Wright didn’t begin her art career as a printmaker. Initially she began as a painter, working in the encaustic medium, which is a beeswax-based paint. It is a laborintensive process, she said, that requires melting the wax, adding resin and pigment, and applying it while it is still liquid so that it hardens immediately. The paint is then moved around, with layers being added and subtracted until the artist is satisfied with the result.
“I did some traditional oil painting in the very beginning,” she said. “That’s where I started. Encaustic painting appealed to me because it’s got this unique surface quality. The waxy quality is very interesting, and I loved the idea of building up some layers and then selectively removing things and exposing what’s underneath. That’s why printmaking appeals to me also.

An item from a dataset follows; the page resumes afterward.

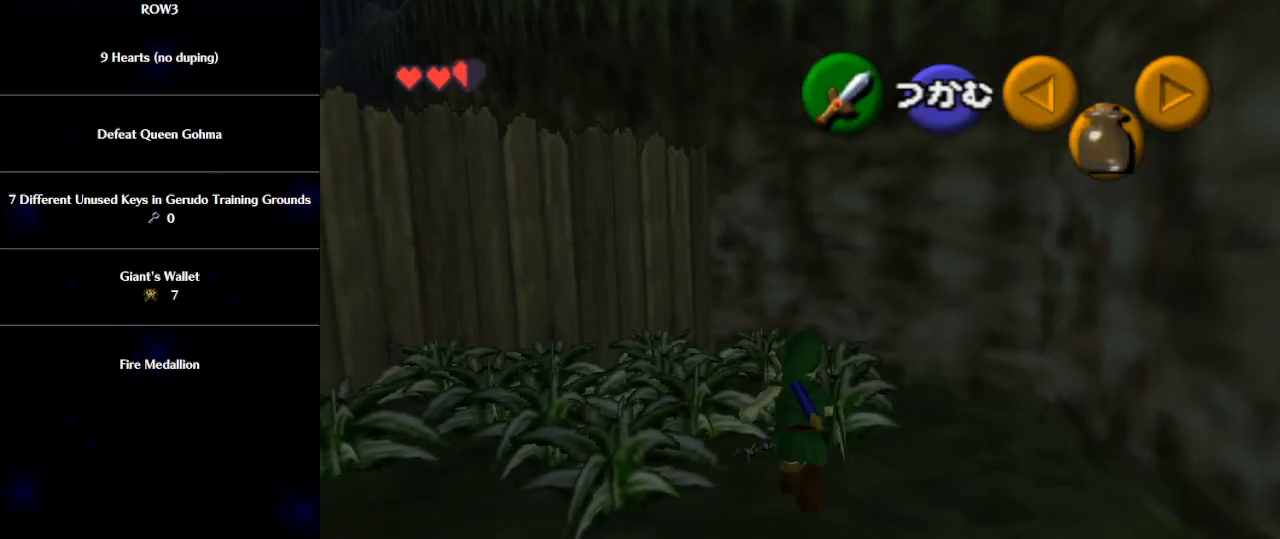
{"buttons": [], "left_stick": "up", "events": [[83, "Z", "up"]]}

It’s the same type of thing where you’re concealing – and then revealing – the layers.”
Having a mother-in-law who is a printmaker stirred Wright’s interest in the art form about five years ago. She was also influenced by the fact that Margot Rubin – who taught her encaustic painting in the first place – is also a master printmaker. Wright said that printmaking does relate to encaustic painting somewhat in that the art- ist thinks in layers. She added that she was attracted to printmaking because while encaustic art is labor intensive, a printmaker can go into a studio and make a few different iterations of the same image in one afternoon.
The Liberty Street Printmakers have worked together at the Newport Art Museum for some time now – some members have been with each other for more than 10 years. The group’s primary interest is in the act of coming together to express themselves through printmaking. Wright joined the group five years ago. Rubin, who hails from Providence, is the group’s instructor. According to Wright, Rubin has taught the group a variety of printmaking processes.

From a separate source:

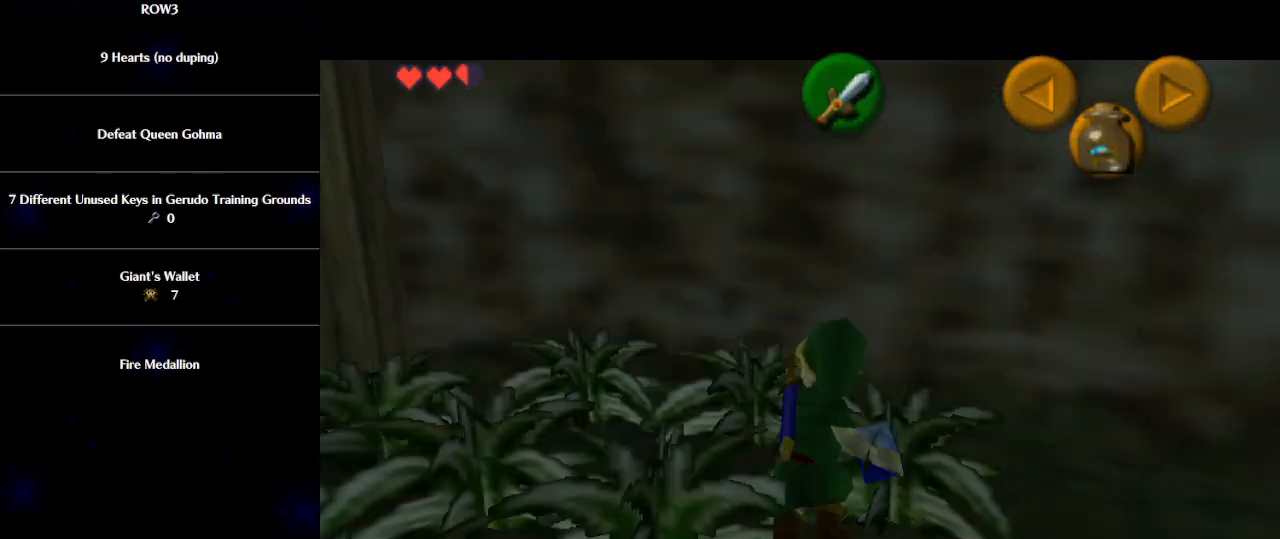
{"buttons": [], "left_stick": "center", "events": [[117, "left_stick", "center"]]}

“It’s been great because all of the people in the group are devoted to printmaking, but everyone is doing different types of printmaking,” said Wright. “It’s kind of a collaborative process because you play off what other people are doing. You learn from what they are doing. The more you learn, the more you realize you don’t know.”
The show at the Narrows Center is special for Wright because although the artists have been working together for some time, they don’t often get a chance to show their work publicly. She said it’s a great opportunity to put each individual’s work in frames and display them together on a wall so it can be looked at as one whole body of work. “It’s a great opportunity for us,” she said. “We’re thrilled to have it.”

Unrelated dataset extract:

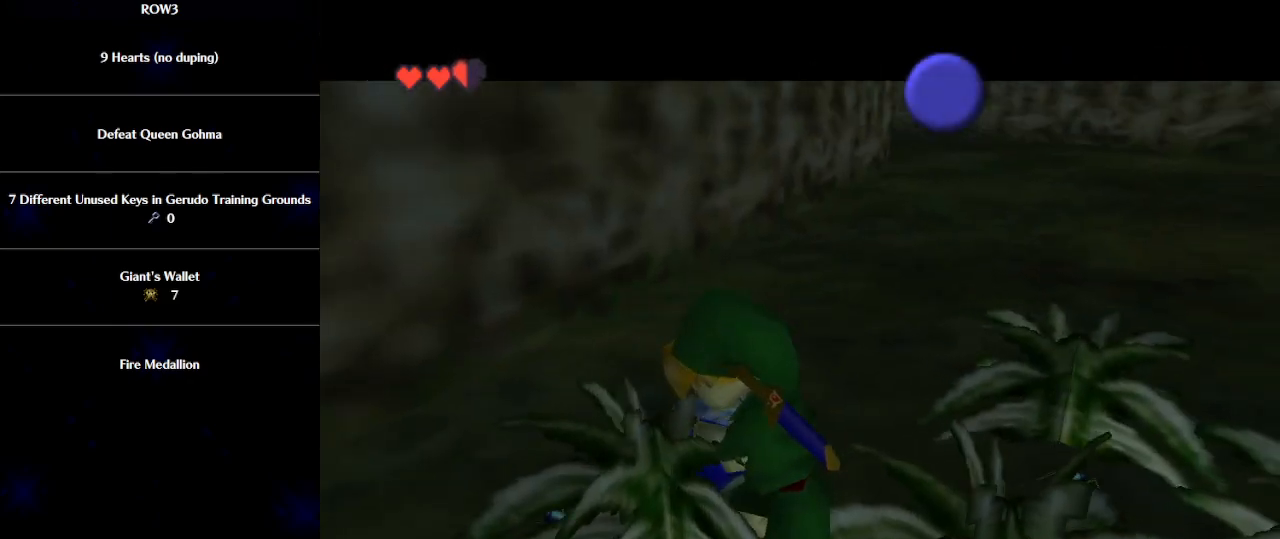
{"buttons": [], "left_stick": "up-right", "events": [[183, "left_stick", "up-right"]]}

The other printmakers who will be displaying alongside Wright and Rubin are Kelley Albert, Ginger Lacy, Marion Wilner, Deb Talbot, Robin Vallese, Mary Evans and Brian Pitts. The artists hail from various parts of Rhode Island and Massachusetts. There will be all different types of prints, including collagraphs, woodcuts, solarplate etchings and lithography.
Wright cites the abstract-expressionist movement – along with contemporary painters – as her primary influences. Although the group she is working with now is based in Newport, Wright stressed that she is supportive of the burgeoning art scene in Jamestown. She noted that she draws inspiration from the work of local printmakers like Peter Marcus, Josey Wright and Dan Wood.
The Narrows Center says that the exhibit will offer a glimpse into the creative and varied world of printmaking, with a range of techniques being used – from graphic and painterly monotypes, to woodcuts, paper lithographs and mixed media.
The opening reception will take place on Sunday, June 10, from 1 to 4 p.m. at the Narrows Center located on 16 Anawan St. in Fall River. Gallery hours are Tuesday through Saturday from noon to 5 p.m. The exhibit will be on display through July 14.